Clogs make mood music for the intellectual person

Around Valentine’s Day, music has the tendency to degenerate into trite love songs and Kenny G Hallmark-inspired drivel so wimpy that even the guys responsible for elevator music cover their ears. When Clogs (a project of Padma Newsome and Bryce Dessner that predates their indie rock band The National) actively advertises itself as influenced by a 16th century lute player, you can be forgiven for expecting their music to join the Valentine’s Day quagmire of New Age feel-goodery.

Surprisingly, Clogs’ new release, “Lantern,” is like nothing else you’re likely to hear in contemporary classical music. Hyperbole aside, this is really a band that, to use a favorite phrase of critics, defies categorization.

Clogs offers bands like The Books and Arcade Fire side project Bell Orchestre as points of comparison. Yet although the group resembles these bands in that they all record predominantly experimental instrumentals, they don’t embrace the post-rock elements of their peers quite as readily.

If you try to classify Clogs, you’ll end up feeling like a doctor diagnosing symptoms. Taken as a whole, Clogs music is classical chamber combined with rock instrumentation and jazz improvisation. Lucky for them, this is exactly what’s hot with the kids on the streets these days.

Actually, that’s surprisingly not true and, no offense to classical music fans, but for most people, classical music went out of style with the powdered wig. If you know the opening to Beethoven’s 5th (hint: dum-dum-dum-daaa), you’ve got just about the average understanding of classical music. So when “Kapsburger,” the first track on “Lantern,” opens with rapid acoustic guitar picking, you might be questioning how this can be considered classical music.

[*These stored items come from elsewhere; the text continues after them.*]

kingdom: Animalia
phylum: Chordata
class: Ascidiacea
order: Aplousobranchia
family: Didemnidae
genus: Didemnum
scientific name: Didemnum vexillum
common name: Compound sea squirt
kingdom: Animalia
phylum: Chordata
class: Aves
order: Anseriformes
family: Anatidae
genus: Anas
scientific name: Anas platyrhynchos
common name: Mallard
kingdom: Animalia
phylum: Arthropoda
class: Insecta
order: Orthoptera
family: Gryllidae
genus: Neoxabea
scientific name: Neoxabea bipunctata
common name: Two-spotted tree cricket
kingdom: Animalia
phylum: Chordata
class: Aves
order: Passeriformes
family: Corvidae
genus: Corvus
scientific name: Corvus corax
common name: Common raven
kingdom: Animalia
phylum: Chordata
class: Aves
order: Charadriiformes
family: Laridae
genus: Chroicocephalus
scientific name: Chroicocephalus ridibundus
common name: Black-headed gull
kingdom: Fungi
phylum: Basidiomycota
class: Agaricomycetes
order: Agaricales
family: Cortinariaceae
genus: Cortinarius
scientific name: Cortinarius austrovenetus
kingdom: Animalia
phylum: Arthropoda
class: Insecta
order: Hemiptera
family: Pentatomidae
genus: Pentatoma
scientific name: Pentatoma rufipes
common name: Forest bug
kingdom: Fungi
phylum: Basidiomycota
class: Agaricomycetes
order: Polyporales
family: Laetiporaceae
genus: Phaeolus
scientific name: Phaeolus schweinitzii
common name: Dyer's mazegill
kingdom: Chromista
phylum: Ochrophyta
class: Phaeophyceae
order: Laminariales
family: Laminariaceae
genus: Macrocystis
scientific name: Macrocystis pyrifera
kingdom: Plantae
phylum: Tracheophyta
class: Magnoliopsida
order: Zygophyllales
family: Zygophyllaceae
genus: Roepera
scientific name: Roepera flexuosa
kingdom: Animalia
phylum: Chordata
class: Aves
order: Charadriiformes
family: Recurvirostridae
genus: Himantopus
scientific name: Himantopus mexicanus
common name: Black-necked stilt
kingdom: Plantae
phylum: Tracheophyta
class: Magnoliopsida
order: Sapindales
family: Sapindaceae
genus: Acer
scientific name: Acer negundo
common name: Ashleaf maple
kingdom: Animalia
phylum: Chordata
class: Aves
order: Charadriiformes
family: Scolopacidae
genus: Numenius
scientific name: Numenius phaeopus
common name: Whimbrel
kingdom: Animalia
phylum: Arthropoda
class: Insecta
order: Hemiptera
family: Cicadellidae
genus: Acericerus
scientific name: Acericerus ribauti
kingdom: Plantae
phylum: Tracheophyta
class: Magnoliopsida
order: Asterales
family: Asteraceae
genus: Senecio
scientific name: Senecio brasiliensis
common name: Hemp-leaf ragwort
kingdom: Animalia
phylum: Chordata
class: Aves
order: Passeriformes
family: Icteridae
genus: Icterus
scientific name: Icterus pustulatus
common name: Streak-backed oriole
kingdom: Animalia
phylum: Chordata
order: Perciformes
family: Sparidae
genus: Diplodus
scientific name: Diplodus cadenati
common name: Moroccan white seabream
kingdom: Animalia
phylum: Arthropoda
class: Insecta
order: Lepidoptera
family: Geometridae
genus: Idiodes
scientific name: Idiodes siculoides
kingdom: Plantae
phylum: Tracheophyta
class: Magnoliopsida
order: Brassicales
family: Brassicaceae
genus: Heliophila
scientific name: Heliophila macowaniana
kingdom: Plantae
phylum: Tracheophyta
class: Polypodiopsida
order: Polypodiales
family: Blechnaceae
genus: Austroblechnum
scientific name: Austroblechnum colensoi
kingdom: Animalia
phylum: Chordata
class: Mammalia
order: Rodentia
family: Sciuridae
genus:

According to the band’s Web site, the songs emerge from a creative session similar to that of a rock band, which isn’t that unusual considering half the members play in one. Whereas a rock band may take these initial jam sessions into the studio, Clogs’ classically trained violinist Padma Newsome arranges these ideas into a cohesive album. Newsome draws on extensive influences in both classical music history and world music, leaving a final product that is a pool of influences channeled through the structure of classical music.

If this doesn’t make sense, that’s because it is really confusing to those of us who aren’t classically trained musicians. Even if you haven’t studied at a conservatory, you can hear and enjoy the final product, which is remarkably concise and clear, minimal yet forceful.

Dividing the album up into tracks doesn’t do it any justice; it’s much more gratifying to experience the ebb and flow of the record naturally and without the aid of a track listing. Individual songs flow beautifully into one another, like the transition from the slow, downbeat drum and electric guitar of “Canon” to Padma Newsome’s mournful violin that takes center-stage on “5/4.”

“Lantern” could easily be used as the soundtrack to an art house movie. It quietly and unobtrusively conveys emotion, at times seeming to play in the back of your mind. While almost never using vocals, the music tells you everything you need to know. On the song “Lantern,” which includes the only lyrics, Newsome sings, “Light me a lantern / For to get back home.” Though his voice is a welcome presence and is reminiscent of an even gentler Art Garfunkel, the instrumental already communicates all these feelings of loneliness and longing for us.

For all its ambition, “Lantern” is still a predominantly classical record aimed at a sector of pop music audience, an audience which can be impatient and fickle. Though Clogs doesn’t dumb down the music in the least, regular shifts in mood keep the album engaging. Halfway through the album, “The Song of the Cricket” begins in a fashion similar to the preceding songs and goes on rather repetitively for the first two and a half minutes with the same guitar loop.

Slowly the percussion builds and swirl into a chaos that washes away the song, leaving the electric guitar and fiddle to reconstruct a new, lighter melody. Soon a horn enters and starts plodding along. Before you know it, the song is practically a jitterbug.

The romantics planning a candle-light dinner tonight should put away the Luther Vandross and Andrea Bocelli. Everyone’s already heard Whitney Houston tell you she will always love you, but no one has ever heard anything quite like “Lantern.” Clogs are romantic, but never sappy – complex, but direct.

On second thought, don’t listen to Clogs tonight. It’s a record that deserves attention, and if you’ve gone through the trouble to prepare a candlelit dinner, you’ve got your mind on things other than music.